Geneva, Over two dozen supercars, including Lamborghinis, Ferraris and Rolls Royces, confiscated from the son of Equatorial Guinea’s long-ruling President Teodoro Obiang Nguema are being auctioned off in Switzerland, reports said.
The cars were seized by Swiss authorities as part of an investigation into Teodorin Nguema Obiang, deputy to his father, who has ruled the small west African nation since 1979.
As many as 25 of Obiang’s cars, including a Lamborghini Veneno Roadster valued at up to $6.2m, and an Aston Martin One-77 Coupe, are going under the hammer at a golf club near Geneva and are expected to fetch about $18.5m in total, the BBC reported.
“Cars like this would be the jewel of any collection, but to have them all together is really quite extraordinary,” Lynnie Farrant, press officer for auctioneer Bonhams, told the BBC.
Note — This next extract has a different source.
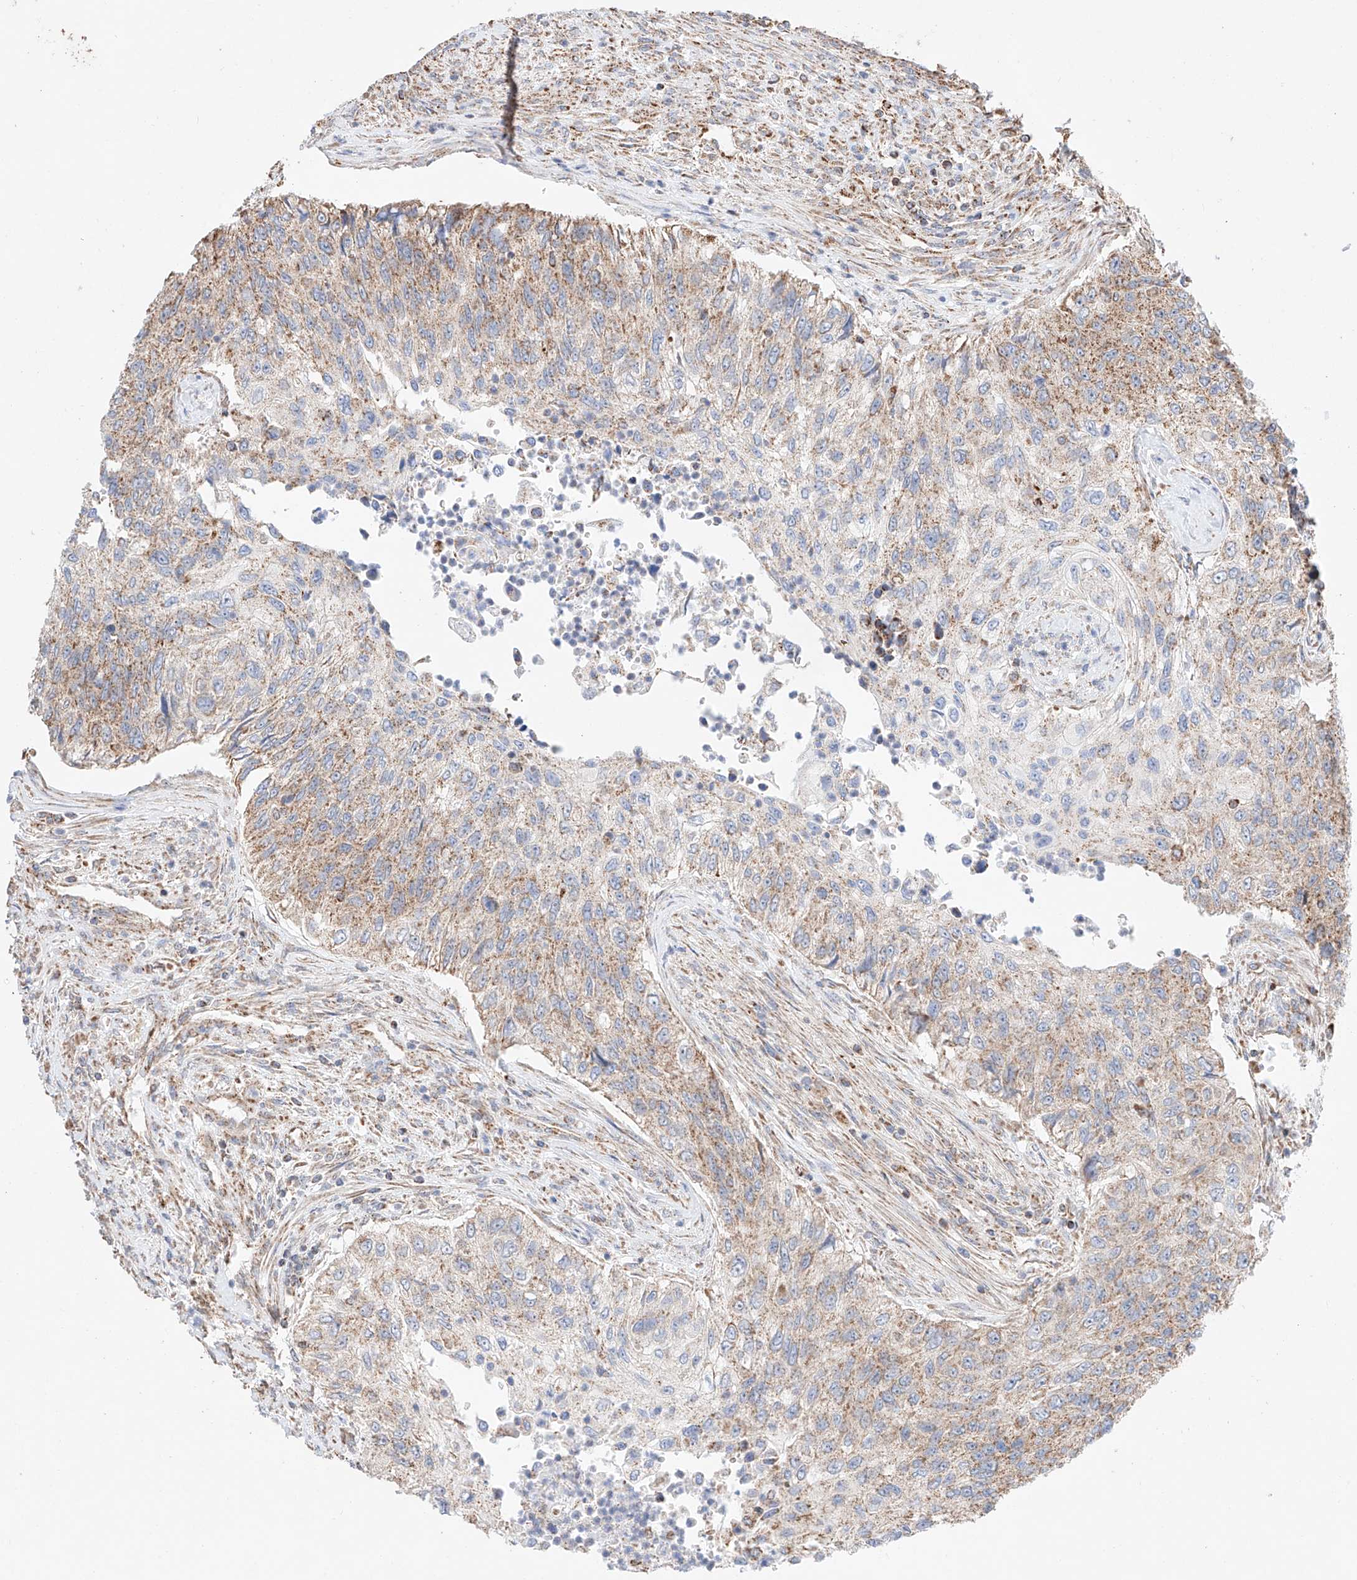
{"staining": {"intensity": "weak", "quantity": ">75%", "location": "cytoplasmic/membranous"}, "tissue": "urothelial cancer", "cell_type": "Tumor cells", "image_type": "cancer", "snomed": [{"axis": "morphology", "description": "Urothelial carcinoma, High grade"}, {"axis": "topography", "description": "Urinary bladder"}], "caption": "Weak cytoplasmic/membranous staining is identified in approximately >75% of tumor cells in urothelial carcinoma (high-grade). Immunohistochemistry stains the protein of interest in brown and the nuclei are stained blue.", "gene": "KTI12", "patient": {"sex": "female", "age": 60}}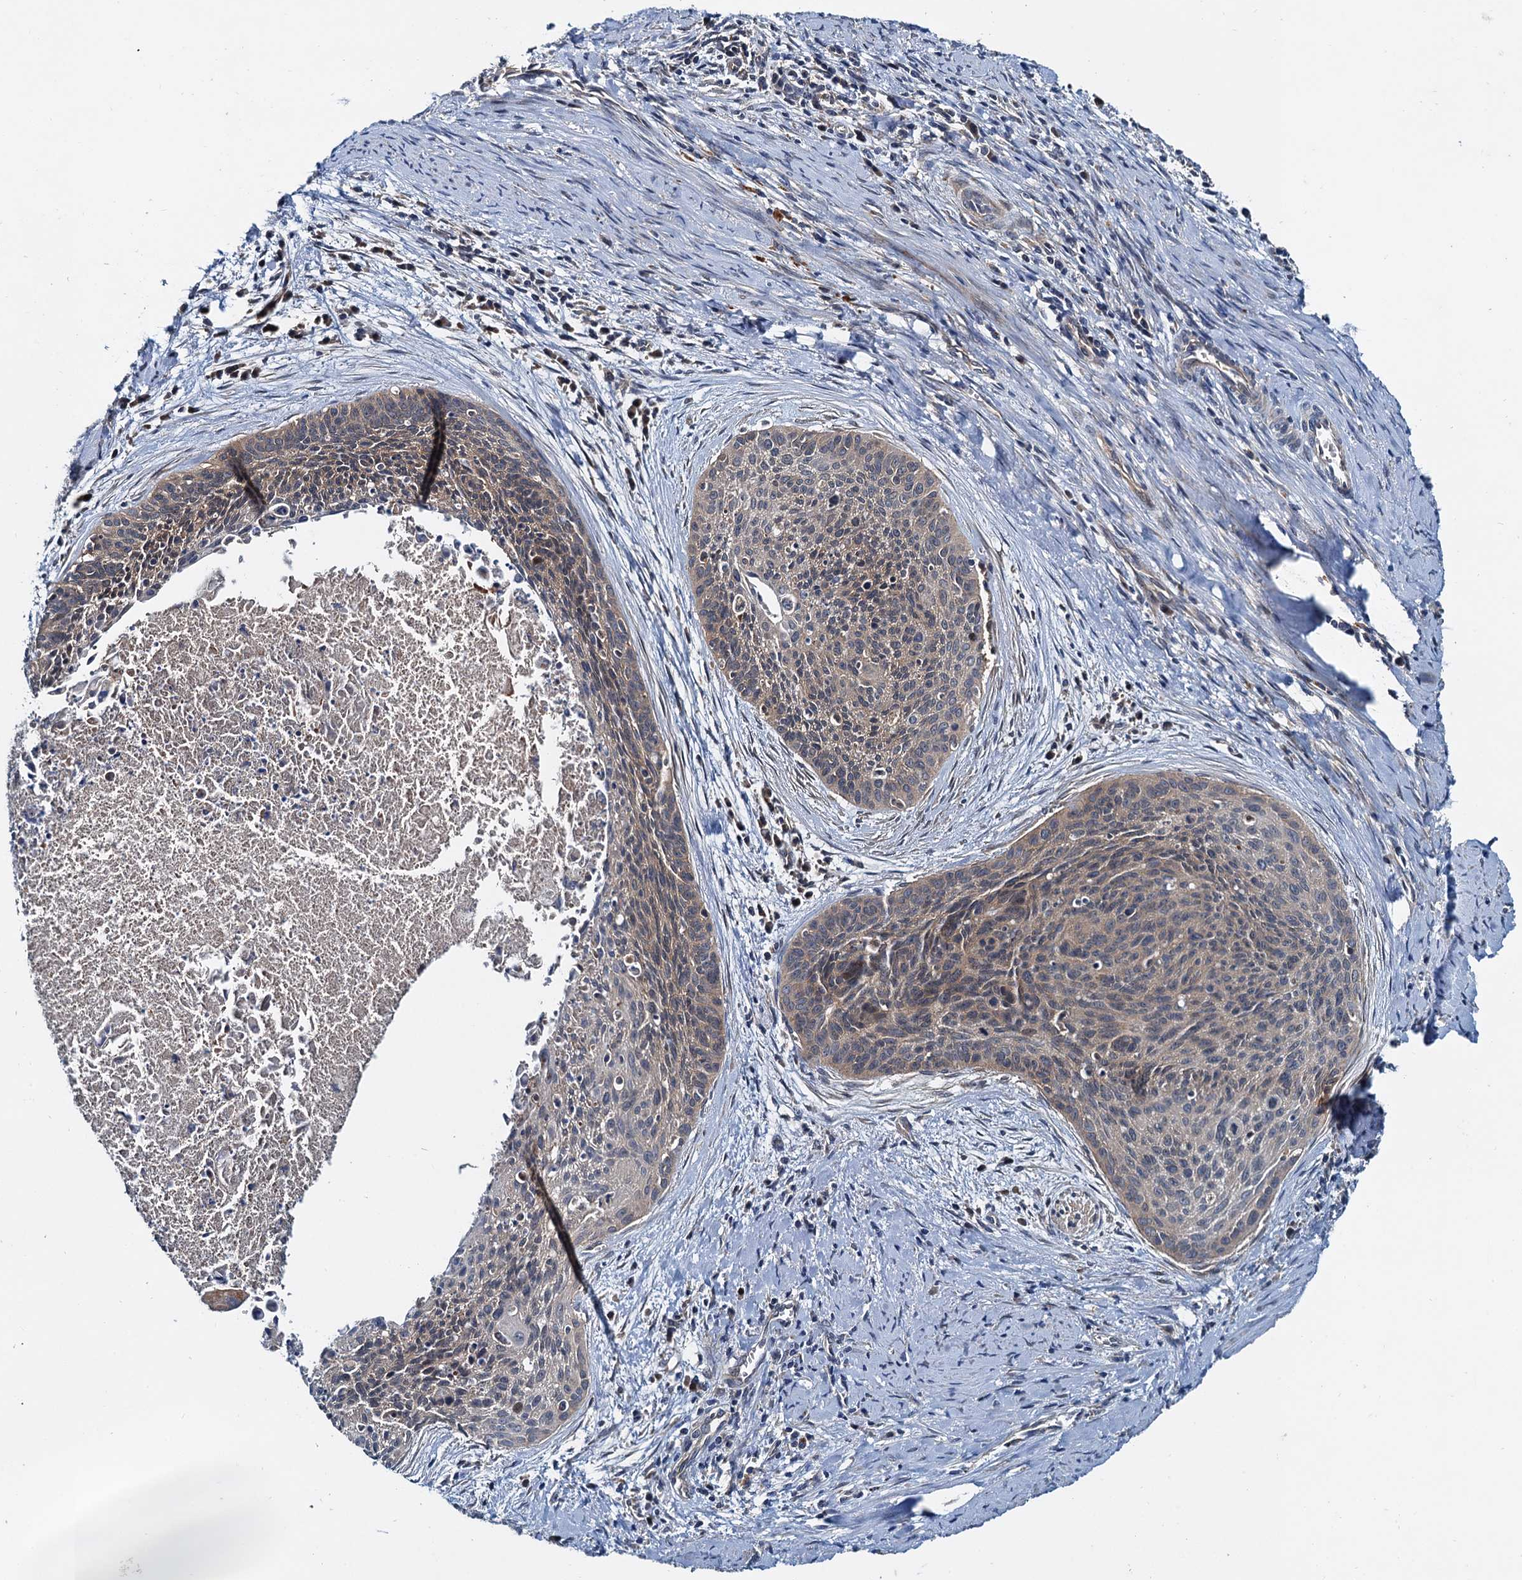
{"staining": {"intensity": "weak", "quantity": "25%-75%", "location": "cytoplasmic/membranous"}, "tissue": "cervical cancer", "cell_type": "Tumor cells", "image_type": "cancer", "snomed": [{"axis": "morphology", "description": "Squamous cell carcinoma, NOS"}, {"axis": "topography", "description": "Cervix"}], "caption": "Weak cytoplasmic/membranous protein expression is seen in approximately 25%-75% of tumor cells in cervical squamous cell carcinoma.", "gene": "EFL1", "patient": {"sex": "female", "age": 55}}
The cars were seized by Swiss prosecutors as part of an investigation into Obiang, 51, who served as an adviser to his father and also as the Agriculture Minister before being appointed Vice President in 2012. He usually figures in international media for his extravagant spending habits and playboy lifestyle.
Swiss prosecutors were investigating him for money laundering and misusing public funds, but had dropped the case in February this year. In 2017, a French court handed Obiang a three-year suspended jail term for corruption.
The proceeds of the sales will be donated to a charity in Equatorial Guinea, a former Spanish colony where poverty is rife despite oil being found there.